Text:
Thursday, November 19, 2009

Time to Take an Afghanistand


Want to know what's funny. And I don't mean laugh out loud funny, but like "hmm, that is funny." I've been mulling with the idea of writing this post about Afghanistan for a few weeks now. I'm usually a few days, or even weeks behind current events when I finally write about them here. But my snail's pace is miles ahead of Barack's sloth-on-valium pace.



To be fair, it's a mighty large decision he's faced with in Afghanistan. But at the same time, it doesn't seem, at least on the surface, that he's spending all of his time working on this decision. I understand that it's difficult to weigh all the different factors involved in combat strategy, but it's impossible to weigh them if you spend little time near a scale.

Barack cares more about healthcare reform than Afghanistan. There, I said it.

And what has he done to demonstrate otherwise? He and his Democratic disciples spend more time talking about healthcare, debating healthcare, promoting reform, and writing lengthy bills. How many trees have been killed over healthcare reform.



It's time to review a little history. Like General Patton, I think studying the history of warfare is vital to mastering it in the present. But don't worry, this won't be a long-winded lesson.

Afghanistan has never been a nation-state.

It's been conquered by foreigners, although not lately. It's been a kingdom, but it's never been a true nation. What does that mean? Well, when you leave Boston and go into the sticks of Western Mass. or the rolling hills of Vermont, or the rocky expanses of the Crown of Maine, you don't fear for your life do you? Some tribe of New Hampshirians aren't going to steal your clothes. There's law and order outside of the heavily populated areas. That law and order spreads to and is contained by our national borders.

Extracted records:

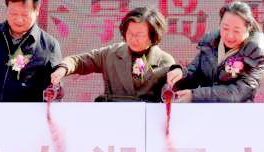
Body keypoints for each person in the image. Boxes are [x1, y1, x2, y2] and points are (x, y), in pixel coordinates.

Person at [50, 6, 184, 102]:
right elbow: (78, 61)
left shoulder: (165, 61)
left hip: (148, 122)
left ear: (152, 36)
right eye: (129, 33)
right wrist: (63, 69)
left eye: (139, 35)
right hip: (112, 117)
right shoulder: (111, 54)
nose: (133, 39)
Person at [173, 1, 264, 103]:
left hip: (238, 110)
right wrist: (179, 74)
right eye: (225, 28)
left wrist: (195, 95)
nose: (230, 36)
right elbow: (194, 73)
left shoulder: (255, 51)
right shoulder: (210, 42)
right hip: (206, 108)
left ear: (247, 29)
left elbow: (239, 92)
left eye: (236, 31)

Assigned task 1: In the Afghanistan post, which general does the writer cite as sharing the view that studying the history of warfare is vital?
Assigned task 2: Using the Afghanistan post, explain why the writer claims Barack cares more about healthcare reform than about Afghanistan.

Answer 1: General Patton.

Answer 2: The writer points out that he and his Democratic allies spend more time talking about healthcare, debating it, promoting reform and writing lengthy bills. By contrast, he does not seem to be spending much of his time on the Afghanistan decision.